Dans son étude analytique, l’auteur s’interroge sur les inspirations éminemment philosophiques de l’œuvre tout entière autour de l’incompréhension du héros dans ce monde en transformation, de son expérience de la solitude, de ses questionnements. En évoquant le mystère des astéroïdes, Laurence Vanin réalise ce qui ne fut jamais fait jusqu’alors : ouvrir des brèches de réflexion sur les illusions de la raison, les illusions du vouloir-vivre, l’être et le paraître ainsi que le rapport esthétique à la nature, les réflexions propres à un homme dont la première fonction était avant tout d’être aviateur.
Laurence Vanin se demande avec une acuité exceptionnelle : qui se cache derrière la Rose ? (Consuelo ? Non). Voilà encore tout un pan du symbolisme contenu dans ce conte pour adultes décrypté à la loupe. Tout semble clair et explicité autour du sens des métaphores, des paraboles, et cette manière très intellectuelle d’aborder l’ouvrage par tous les angles rappelle au lecteur lambda la maturité de ce récit si concis et l’intransigeance de ce voyage initiatique, que quelques-uns continuent d’appréhender. Laurence Vanin laisse néanmoins vagabonder l’imaginaire en entrant à son tour dans la peau des personnages. On revit les situations du Petit Prince consciencieusement en cheminant au gré des chapitres. Et sans doute les relit-on différemment. Cette approche interpelle et amène à son tour commentaires et questions. En effet, comment comprendre l’exigence d’un mouton ? Pourquoi les grandes personnes portent-elles des cravates ? Pourquoi évoquer un allumeur de réverbères ou chérir une étoile ? L’auteur lève le voile sur quelques mystères et L’auteur élucide un assemblage d’énigmes jusque là ignorées car insoupçonnées par bon nombre d’entre nous.

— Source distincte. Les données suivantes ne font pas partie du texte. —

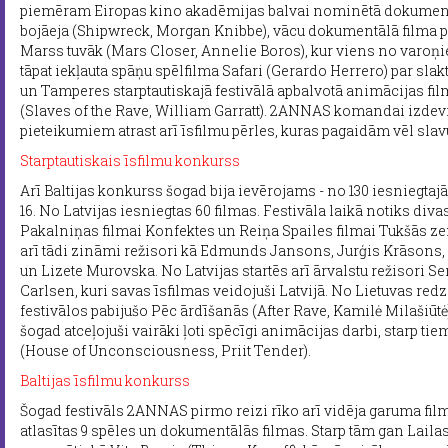
piemēram Eiropas kino akadēmijas balvai nominētā dokument
bojāeja (Shipwreck, Morgan Knibbe), vācu dokumentālā filma 
Marss tuvāk (Mars Closer, Annelie Boros), kur viens no varoņiem
tāpat iekļauta spāņu spēlfilma Safari (Gerardo Herrero) par slakt
un Tamperes starptautiskajā festivālā apbalvotā animācijas f
(Slaves of the Rave, William Garratt). 2ANNAS komandai izdev
pieteikumiem atrast arī īsfilmu pērles, kuras pagaidām vēl sla
Starptautiskais īsfilmu konkurss
Arī Baltijas konkurss šogad bija ievērojams - no 130 iesniegtaj
16. No Latvijas iesniegtas 60 filmas. Festivāla laikā notiks div
Pakalniņas filmai Konfektes un Reiņa Spailes filmai Tukšās zem
arī tādi zināmi režisori kā Edmunds Jansons, Jurģis Krāsons, 
un Lizete Murovska. No Latvijas startēs arī ārvalstu režisori 
Carlsen, kuri savas īsfilmas veidojuši Latvijā. No Lietuvas red
festivālos pabijušo Pēc ārdīšanās (After Rave, Kamilė Milašiūtė
šogad atceļojuši vairāki ļoti spēcīgi animācijas darbi, starp 
(House of Unconsciousness, Priit Tender).
Baltijas īsfilmu konkurss
Šogad festivāls 2ANNAS pirmo reizi rīko arī vidēja garuma film
atlasītas 9 spēles un dokumentālās filmas. Starp tām gan Lail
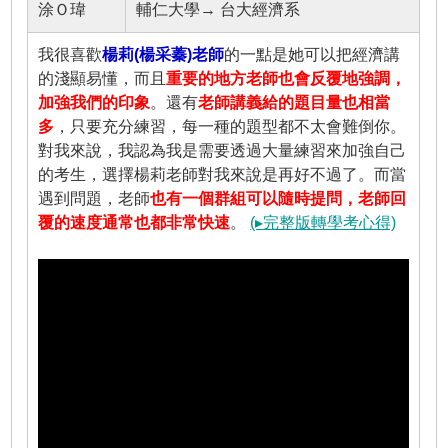
涂Ｏ瑋
輔仁大學→ 台大經濟系
我很喜歡
楊莉(楊采蓁)老師
的一點是她可以把經濟講
的淺顯易懂，而且
重要的地方老師也會反覆地強調，
加強我們的印象
。還有
老師講義給的題目量也相當
多
，只要充分練習，每一種的題型都不太會難倒你。
對我來說，我認為我是需要透過大量練習來加強自己
的考生，選擇楊莉老師對我來說是再好不過了。而當
遇到問題，老師
也有一個群組可以隨時提問，老師回
覆的速度通常也都非常快速
。
(▸完整版轉學考心得)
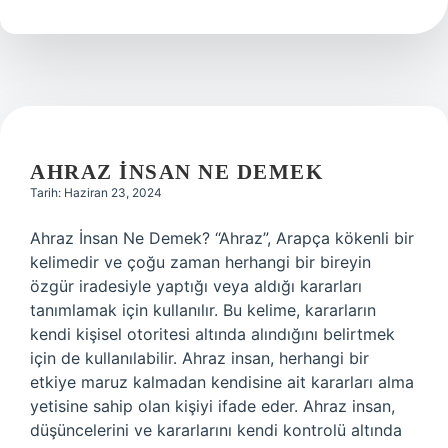
nedir
AHRAZ INSAN NE DEMEK
Tarih: Haziran 23, 2024
Ahraz İnsan Ne Demek? “Ahraz”, Arapça kökenli bir
kelimedir ve çoğu zaman herhangi bir bireyin
özgür iradesiyle yaptığı veya aldığı kararları
tanımlamak için kullanılır. Bu kelime, kararların
kendi kişisel otoritesi altında alındığını belirtmek
için de kullanılabilir. Ahraz insan, herhangi bir
etkiye maruz kalmadan kendisine ait kararları alma
yetisine sahip olan kişiyi ifade eder. Ahraz insan,
düşüncelerini ve kararlarını kendi kontrolü altında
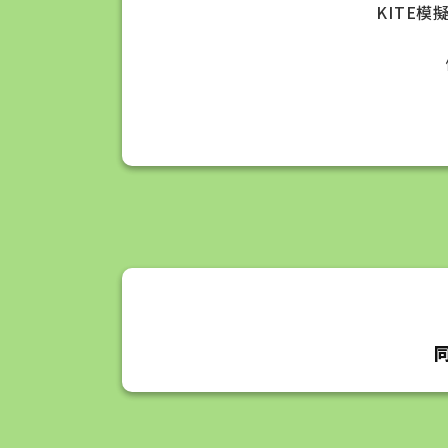
KITE模擬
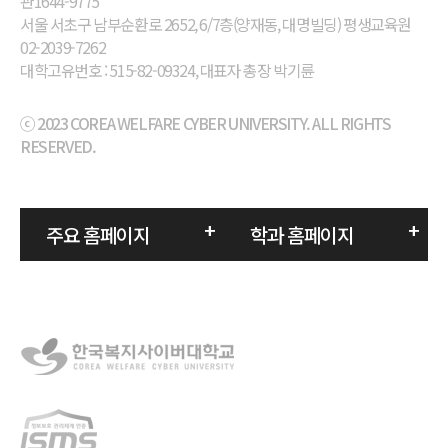
관1644-9775
서울 서초구 남부순환로 2652, 6/7층(양재동, 대명빌딩) 평생교육원
02-2039-7262
대학고유번호 : 515-82-09324, 대표자 총장 박기륜
ⓒ 2023 COREA WELFARE CYBER UNIVERSITY. ALL RIGHTS
RESERVED.
주요 홈페이지
학과 홈페이지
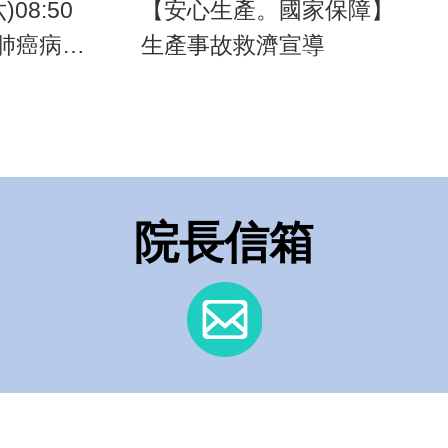
)08:50
【安心生產。國家保障】
肺癌病友
生產事故救濟宣導
院長信箱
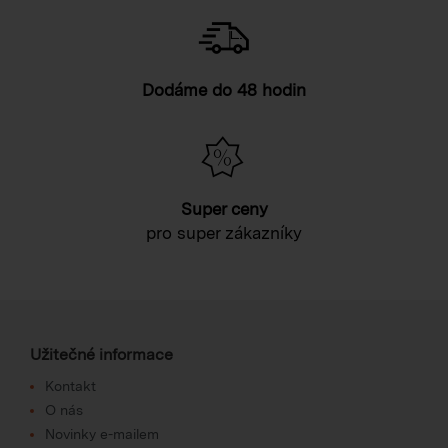
Dodáme do 48 hodin
Super ceny
pro super zákazníky
Užitečné informace
Kontakt
O nás
Novinky e-mailem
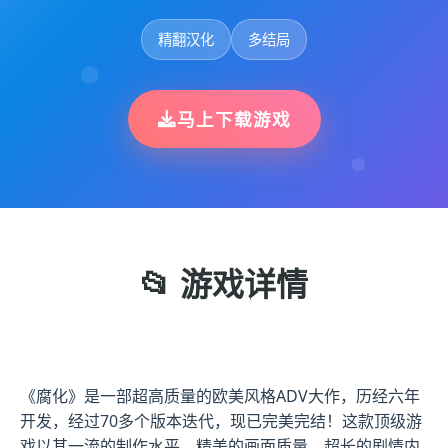
精翻汉化
多结局
马上下载游戏
📂 游戏详情
《腐化》是一部超高质量的欧美风格ADV大作，历经六年
开发，经过70多个版本迭代，现已完美完结！这款顶级游
戏以其一流的制作水平、精美的画面质量、超长的剧情内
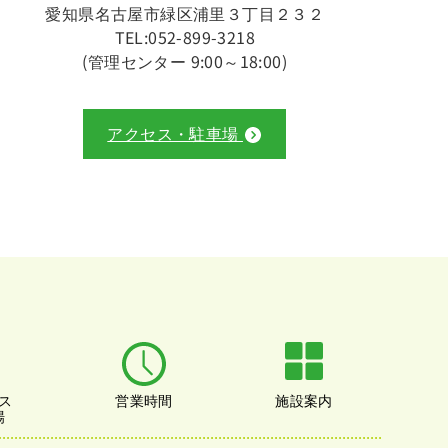
愛知県名古屋市緑区浦里３丁目２３２
TEL:052-899-3218
(管理センター 9:00～18:00)
アクセス・駐車場
ス
営業時間
施設案内
場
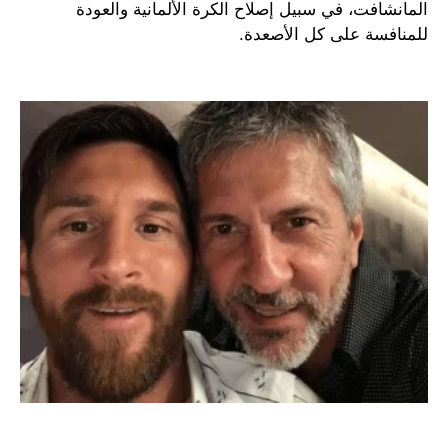
المانشافت، في سبيل إصلاح الكرة الألمانية والعودة
للمنافسة على كل الأصعدة.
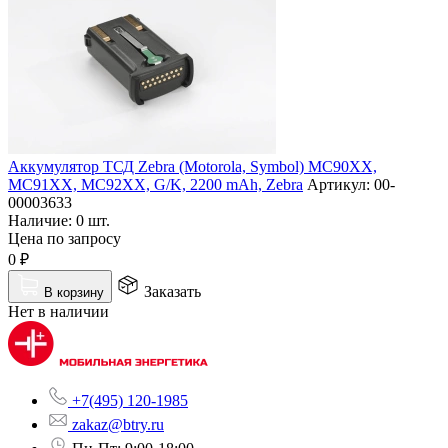
Аккумулятор ТСД Zebra (Motorola, Symbol) MC90XX,
MC91XX, MC92XX, G/K, 2200 mAh, Zebra
Артикул:
00-
00003633
Наличие:
0 шт.
Цена по запросу
0
₽
Заказать
В корзину
Нет в наличии
+7(495) 120-1985
zakaz@btry.ru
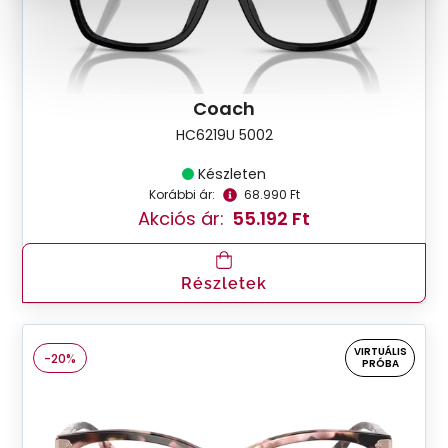
Coach
HC6219U 5002
Készleten
Korábbi ár:
68.990 Ft
Akciós ár:
55.192 Ft
Részletek
VIRTUÁLIS
-20%
PRÓBA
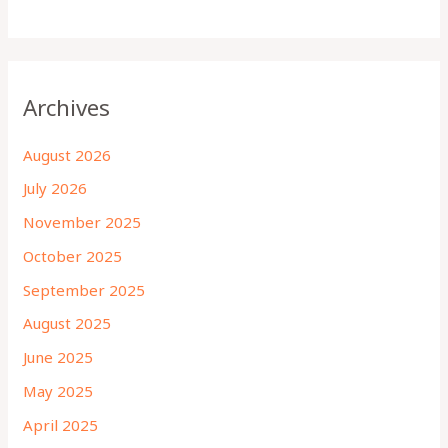
Archives
August 2026
July 2026
November 2025
October 2025
September 2025
August 2025
June 2025
May 2025
April 2025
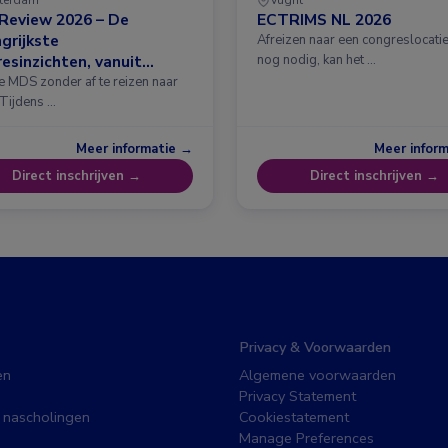
Review 2026 – De
ECTRIMS NL 2026
grijkste
Afreizen naar een congreslocatie?
esinzichten, vanuit
nog nodig, kan het …
erdam
e MDS zonder af te reizen naar
 Tijdens …
Meer informatie →
Meer infor
Direct inschrijven →
Direct inschrijven →
Privacy & Voorwaarden
en
Algemene voorwaarden
Privacy Statement
 nascholingen
Cookiestatement
Manage Preferences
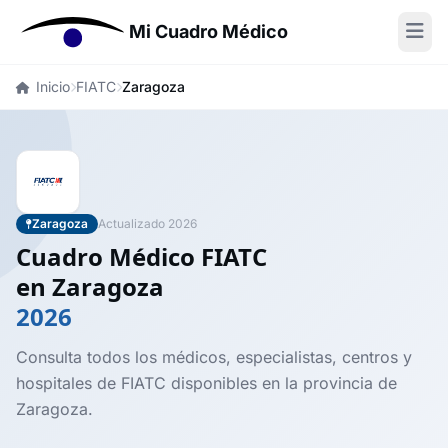
Mi Cuadro Médico
Inicio
FIATC
Zaragoza
Zaragoza
Actualizado 2026
Cuadro Médico FIATC
en Zaragoza
2026
Consulta todos los médicos, especialistas, centros y
hospitales de FIATC disponibles en la provincia de
Zaragoza.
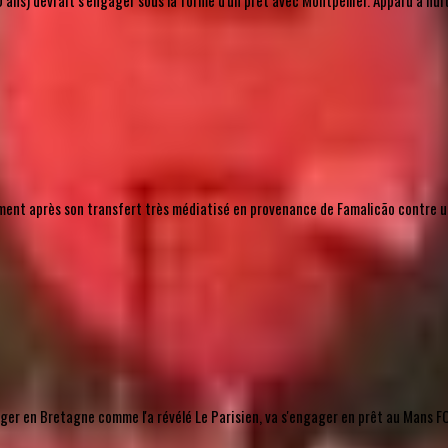
ns) devrait s'engager sous la forme d'un prêt avec Montpellier. Apparu à huit rep
lement après son transfert très médiatisé en provenance de Famalicão contre un 
r en Bretagne comme l'a révélé Le Parisien, va s'engager en prêt au Mans FC, 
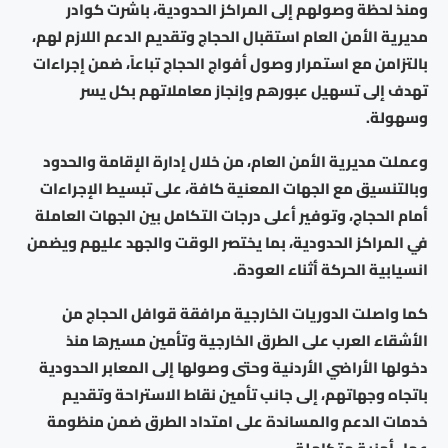
ومنذ لحظة وصولهم إلى المراكز الحدودية، باشرت كوادر
مديرية الأمن العام استقبال الحجاج وتقديم الدعم اللازم لهم،
بالتزامن مع استمرار وصول أفواج الحجاج تباعاً، ضمن إجراءات
تهدف إلى تسهيل عبورهم وإنجاز معاملاتهم بكل يسر
وسهولة.
وعملت مديرية الأمن العام، من خلال إدارة الإقامة والحدود
وبالتنسيق مع الجهات المعنية كافة، على تبسيط الإجراءات
أمام الحجاج، وتوفير أعلى درجات التكامل بين الجهات العاملة
في المراكز الحدودية، بما يختصر الوقت والجهد عليهم ويضمن
انسيابية الحركة أثناء العودة.
كما واصلت الدوريات الخارجية مرافقة قوافل الحجاج من
الأشقاء العرب على الطرق الخارجية وتأمين مسيرها منذ
دخولها الأراضي الأردنية وحتى وصولها إلى المعابر الحدودية
باتجاه وجهاتهم، إلى جانب تأمين نقاط الاستراحة وتقديم
خدمات الدعم والمساندة على امتداد الطرق ضمن منظومة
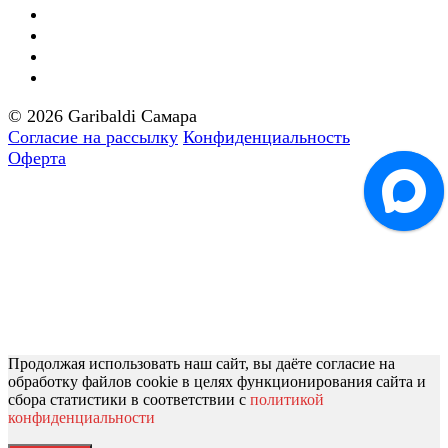
© 2026 Garibaldi Самара
Согласие на рассылку
Конфиденциальность
Оферта
Продолжая использовать наш сайт, вы даёте согласие на
обработку файлов cookie в целях функционирования сайта и
сбора статистики в соответствии с
политикой
конфиденциальности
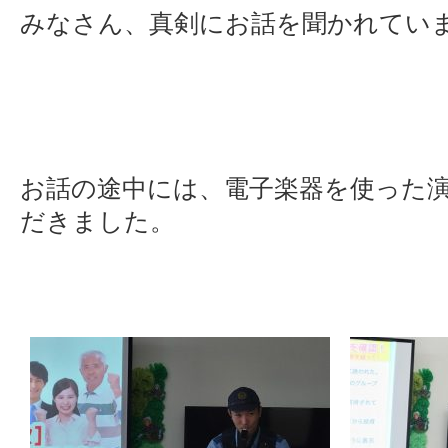
みなさん、真剣にお話を聞かれてい
お話の途中には、電子楽器を使った
だきました。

Enfin, relevons l’importance de cet ouvrage sur les voies de compréhension et les secrets d’une philosophie de l’éveil : sont naturellement abordés les valeurs de l’amour, les valeurs humaines, le rapport à l’autre, la quête de sens et l’absurdité de la vie et de la mort, son corollaire. Les richesses philosophiques du Petit Prince sont savantes et respectent le but qu’elles se sont fixé. Faire preuve d’une intention philosophique en tant que telle pour un humanisme à conquérir.
Laurence Vanin, L’énigme de la rose, Editions Ovadia, décembre 2013, 183 pages, 18€
Laurence Vanin est philosophe, essayiste, docteur en philosophie politique et épistémologie. Elle enseigne également à l’Université de Toulon où elle est directrice pédagogique de l’Université du Temps Libre.